The Enigma of Isidore Ducasse, 1920 by Man Ray
The Enigma of Isidore Ducasse, 1920, remade 1972, consists of a sewing machine, wrapped in a blanket and tied with string. Man Ray's idea of using a sewing machine was inspired by a simile used by the French writer, Isidore Ducasse (1809-87), better known as the Comte de Lautréamont, 'Beautiful as the accidental encounter, on a dissecting table, of a sewing machine and an umbrella'. It was a phrase that was greatly admired by the writers in Paris with whom Man Ray was close friends and who formed the nucleus of the Paris dada and later surrealist groups. They saw it as paradigmatic of a new type of surprising imagery, as well as replete with disguised sexual symbolism. (The umbrella was interpreted as a male element, the sewing machine as a female element, and the dissecting table as a bed.). Man Ray's wrapped object, however, was a mystery, and suggested not so much a sewing machine as some utterly undefined, and therefore potentially more disturbing, presence. The word 'enigma' in the title echoed some of the titles of paintings by Giorgio de Chirico (1888-1978), also much admired by the proto-surrealist group, while its image of something wrapped and hidden can be seen as a forerunner of images of disguised or concealed objects by the Belgian surrealist René Magritte (1898-1967), as well as the later wrapped works of Christo (born 1935).

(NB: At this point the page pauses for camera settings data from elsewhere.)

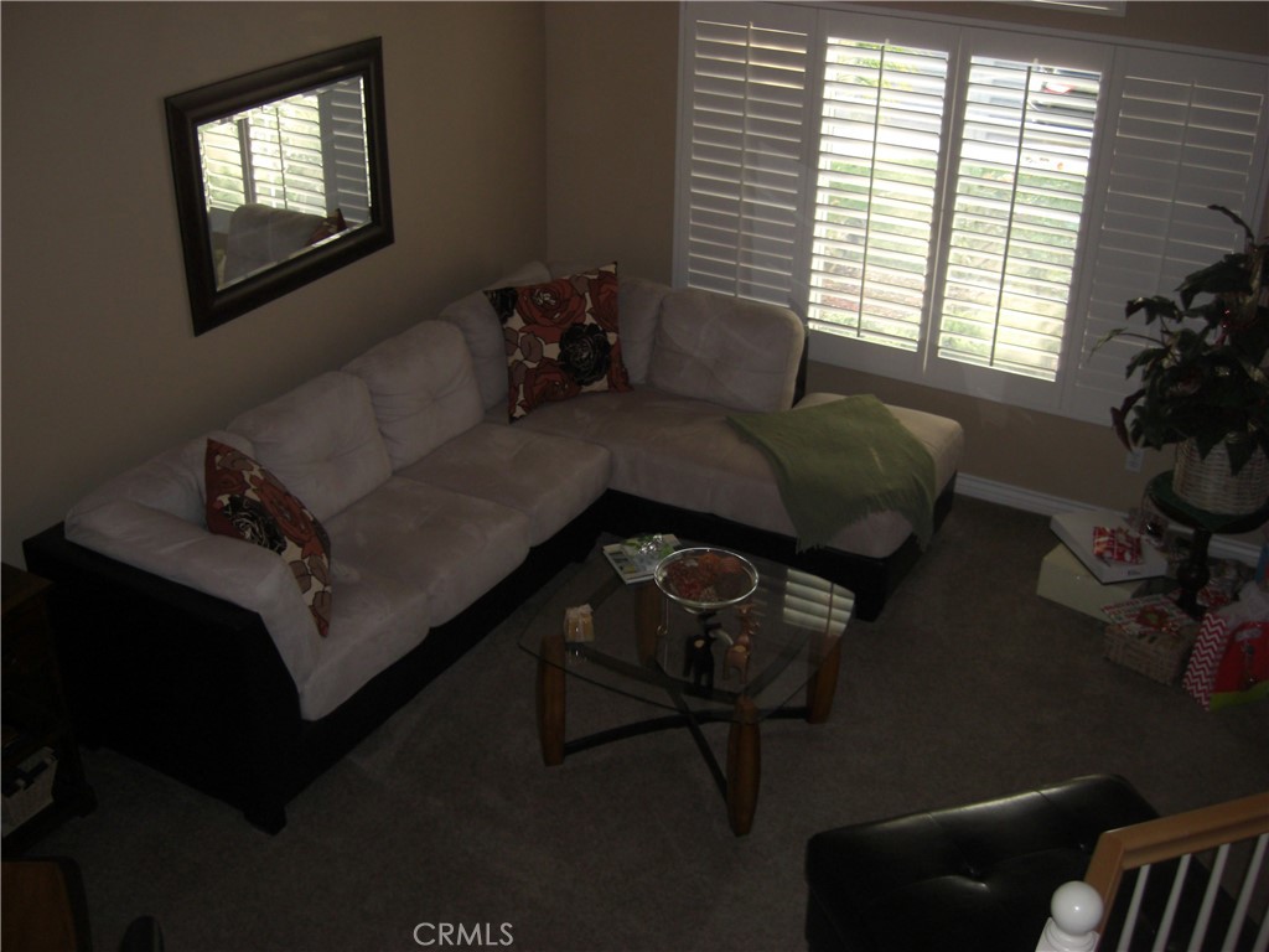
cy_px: 476
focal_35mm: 38
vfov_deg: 37.7
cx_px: 634
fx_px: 1393
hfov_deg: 49.0
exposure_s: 1/60
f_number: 2.8
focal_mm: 7.9
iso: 200
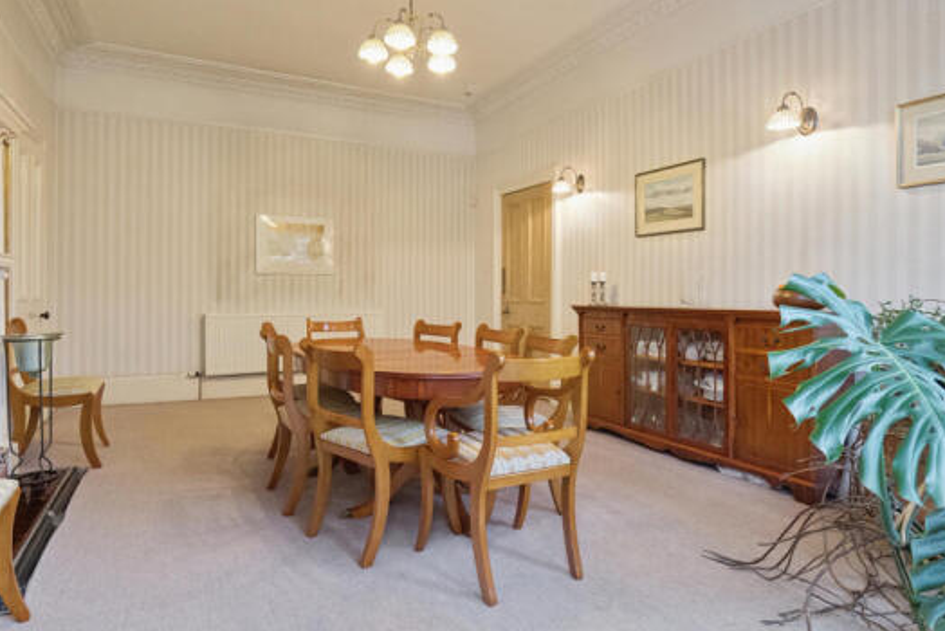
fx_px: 525
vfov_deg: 61.8
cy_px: 275
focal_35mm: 20
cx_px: 446
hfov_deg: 83.9
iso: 5000
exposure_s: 1/50
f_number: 5.6
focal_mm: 16
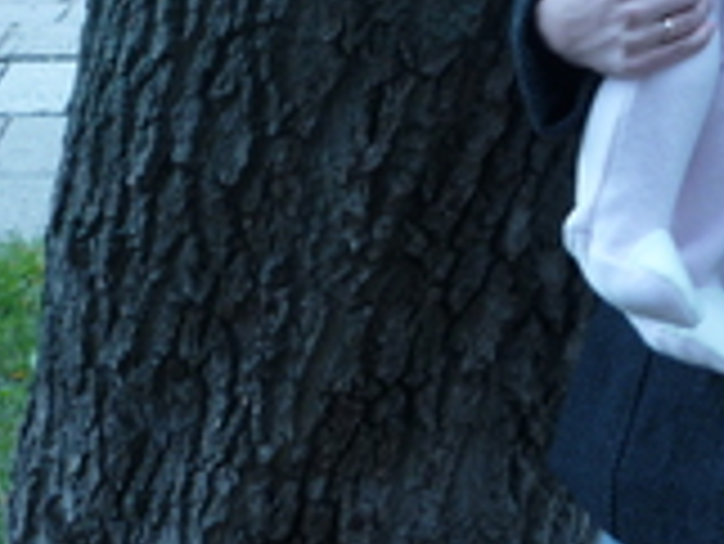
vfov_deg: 15.3
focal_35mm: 92
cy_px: -175
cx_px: 832
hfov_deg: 20.2
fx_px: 1926
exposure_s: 1/60
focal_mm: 5.5
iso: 80
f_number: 2.8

A photograph of the original version of the work was reproduced on the first page of the first issue of the surrealist periodical La Révolution surréaliste in December 1924. The accompanying text was a manifesto statement about the importance of dreams within surrealism. It would seem that the photograph of this mysterious object had been selected to encapsulate the surrealists' vision of what lay beyond rational apprehension and the norms of daily reality. In 1932 the surrealist painter Max Ernst recalled this particular image when he wrote about the early days of the movement: 'The semi-darkness of the first phase of surrealist experiment would disclose some headless dummies and a shape wrapped up and tied with string, the latter, being unidentifiable, having seemed very disturbing in one of Man Ray's photographs (already, then, this suggested other wrapped-up objects which one wanted to identify by touch but finally found could not be identified; their invention, however, came later).'
Despite Man Ray's status as one of the pioneering figures of interwar art, his objects are not particularly widely known. This is largely due to his greater fame as a photographer; but it is also in part due to the complex history of many of his objects. A number of the earliest works were lost or accidentally destroyed (the same is true of many of the early classic objects by his friend Marcel Duchamp, 1887-1968). Others are known primarily as photographs reproduced in surrealist magazines and their status as objects has been obscured by the celebrity of the photographic images. In fact, Man Ray sometimes made objects in order to photograph them, and then discarded them, or reused them in other ways. He also remade some works, thereby creating new originals, and when, in the 1960s and 1970s, there was a greater commercial interest in the objects, he, like Duchamp, arranged for some of his objects to be produced in editions.